----- Data to process -----

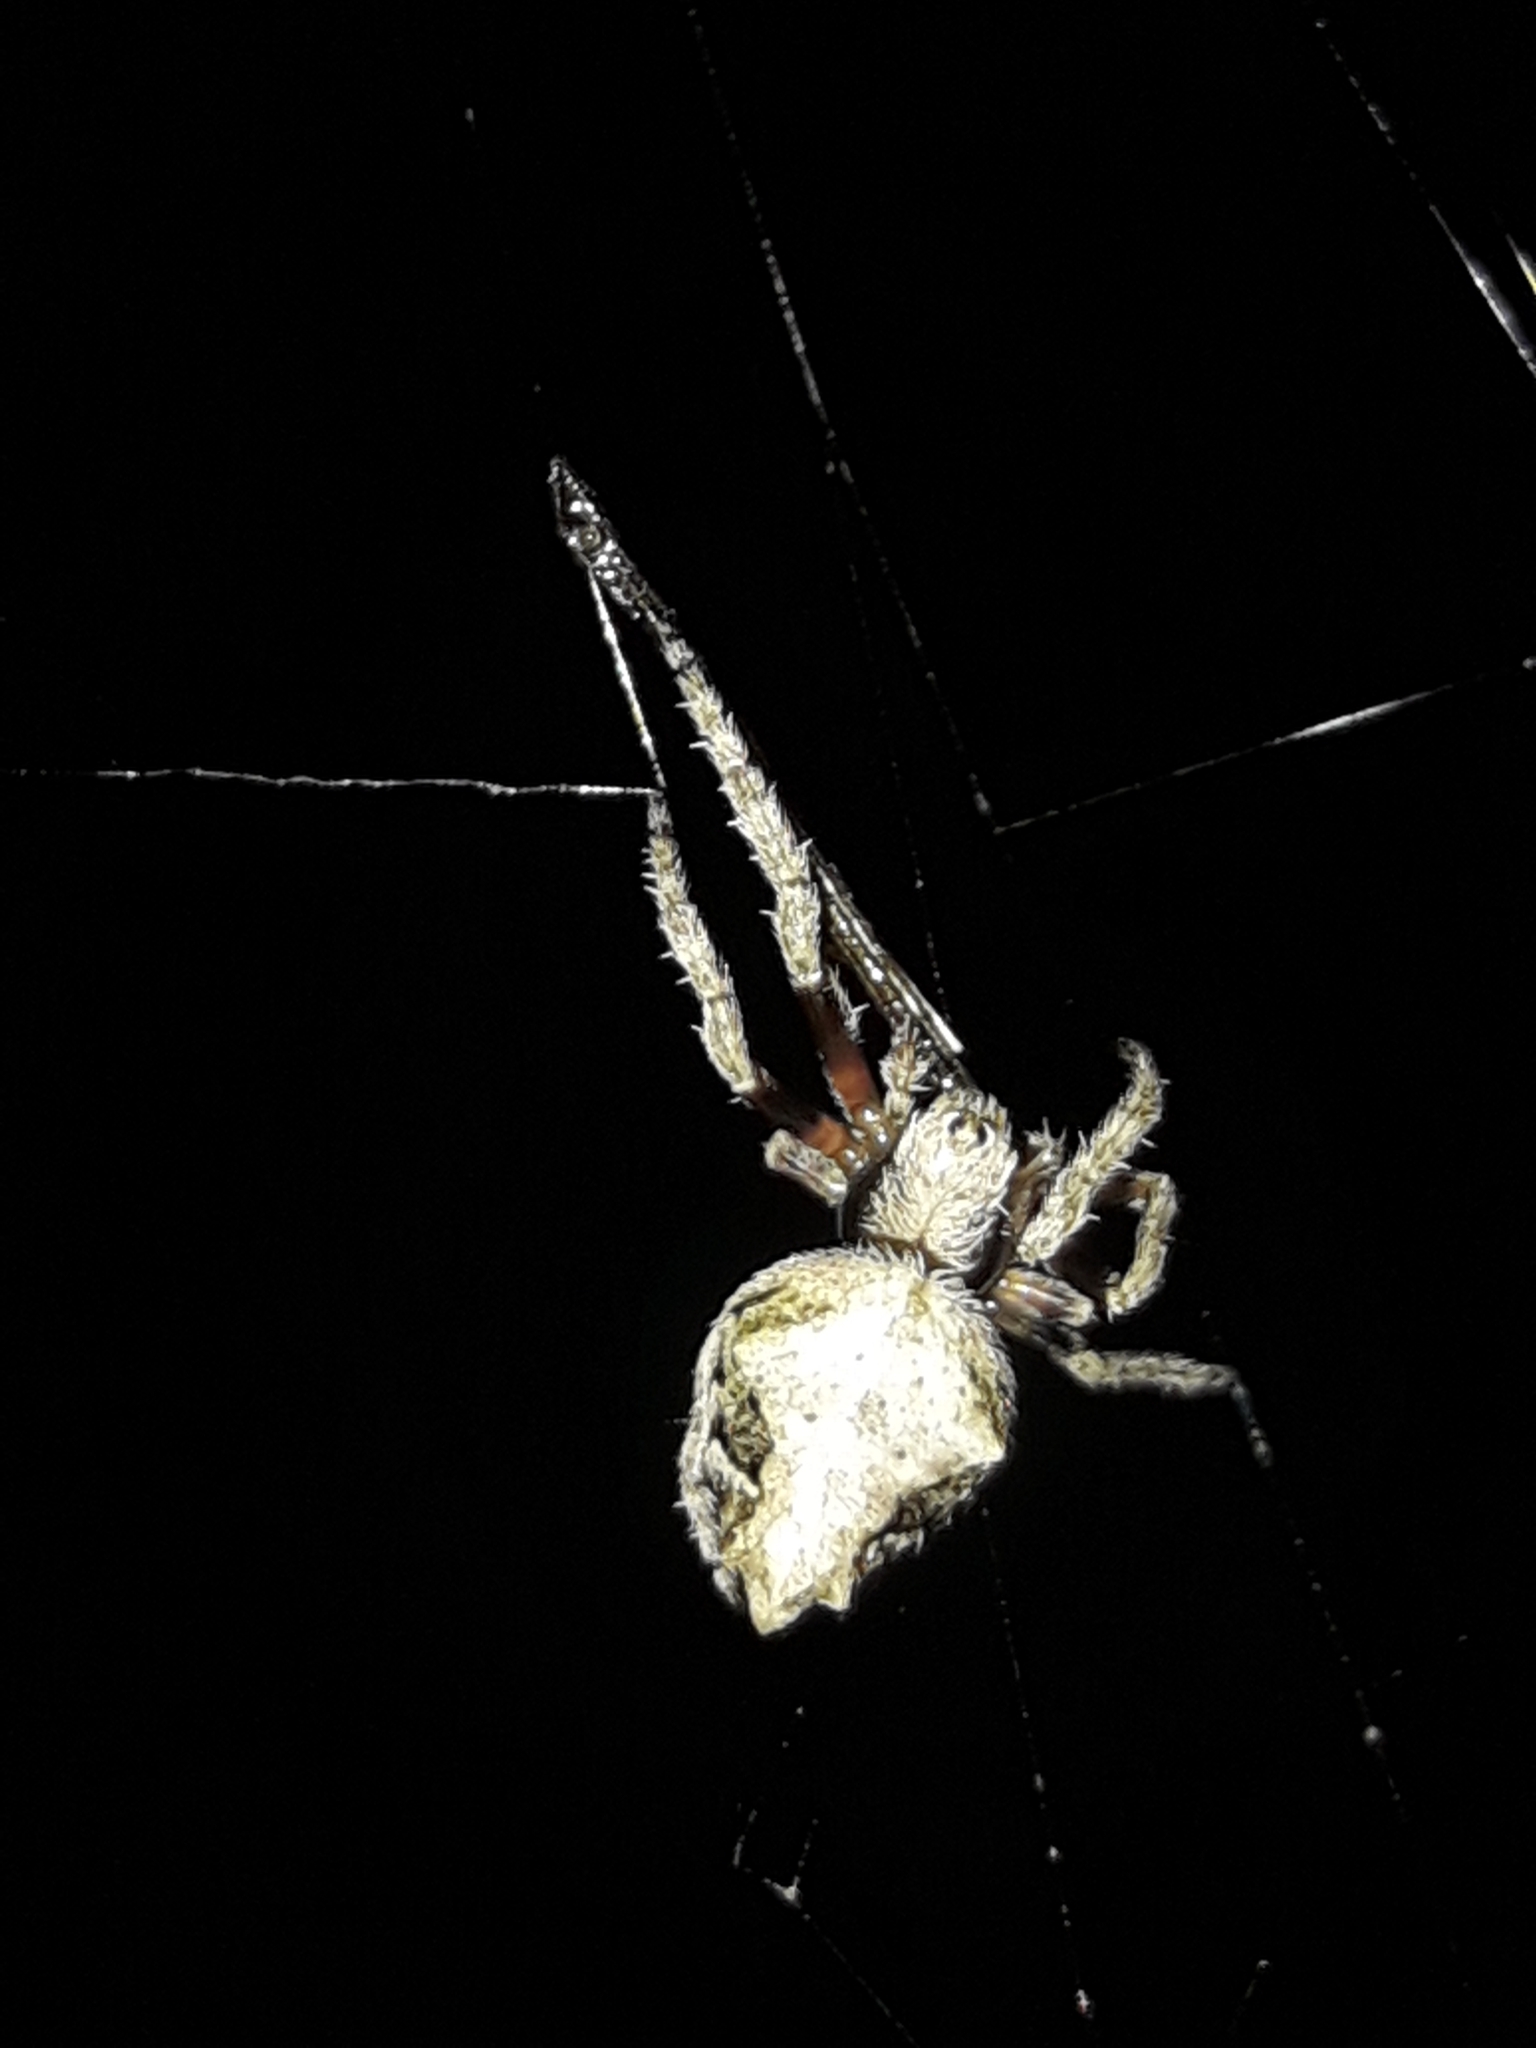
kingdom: Animalia
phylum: Arthropoda
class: Arachnida
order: Araneae
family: Araneidae
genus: Eriophora
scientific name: Eriophora pustulosa
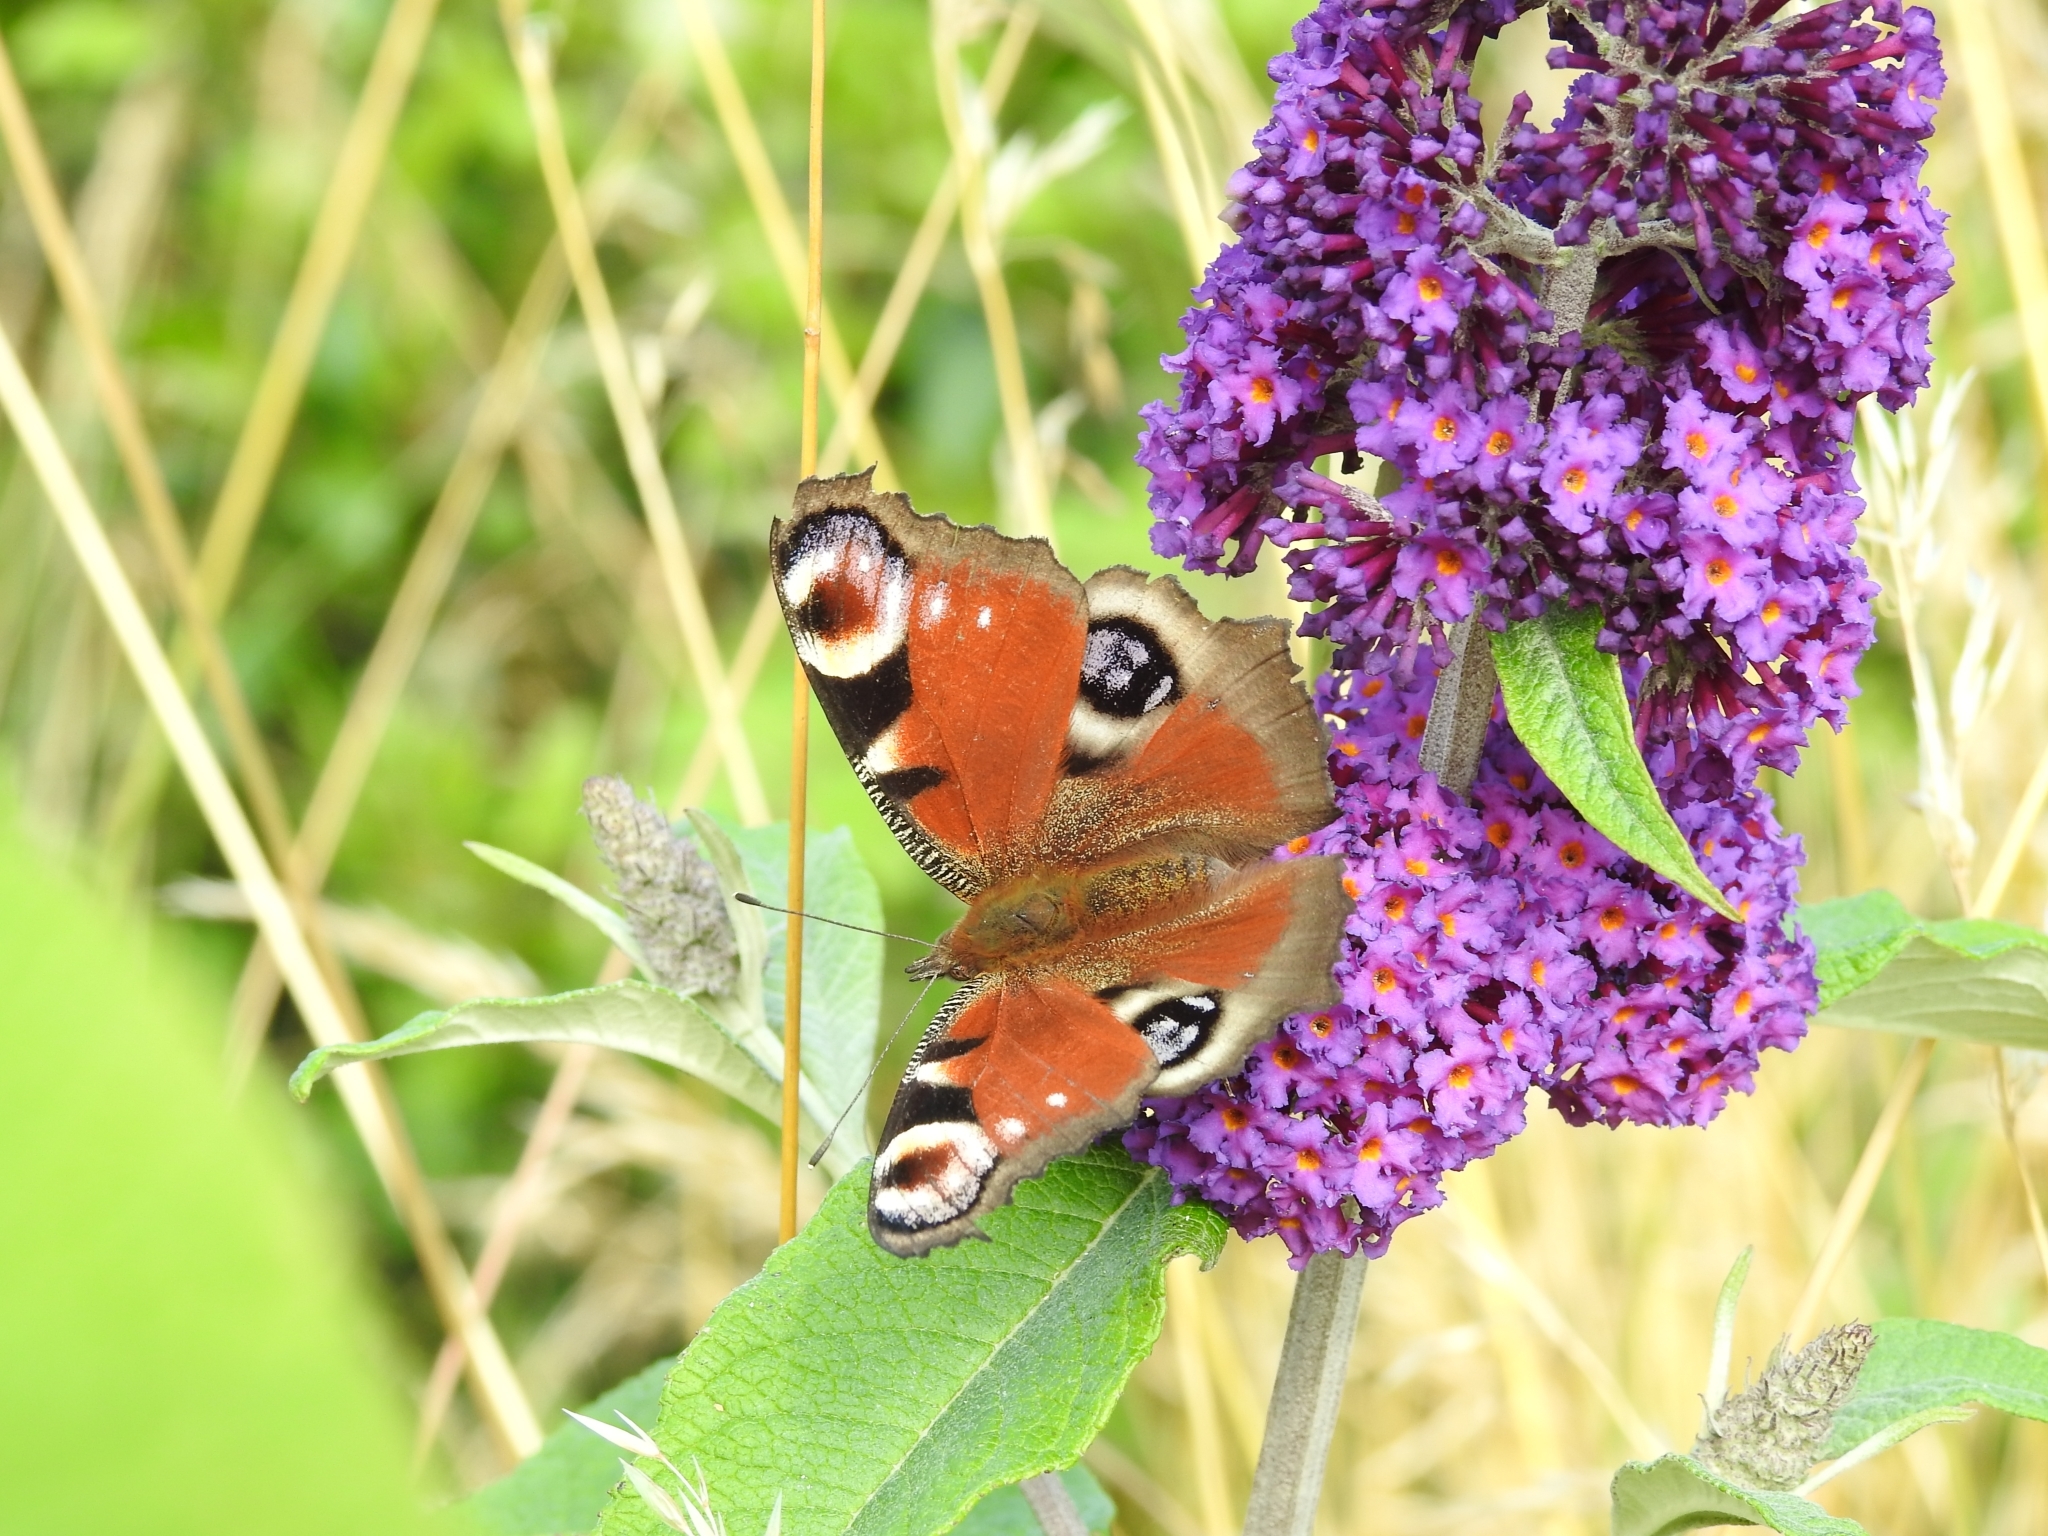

-----

# Task objective
Print the text lines from every entry above word for word, leaving out the pictures.

# Result of the exercise
kingdom: Animalia
phylum: Arthropoda
class: Arachnida
order: Araneae
family: Araneidae
genus: Eriophora
scientific name: Eriophora pustulosa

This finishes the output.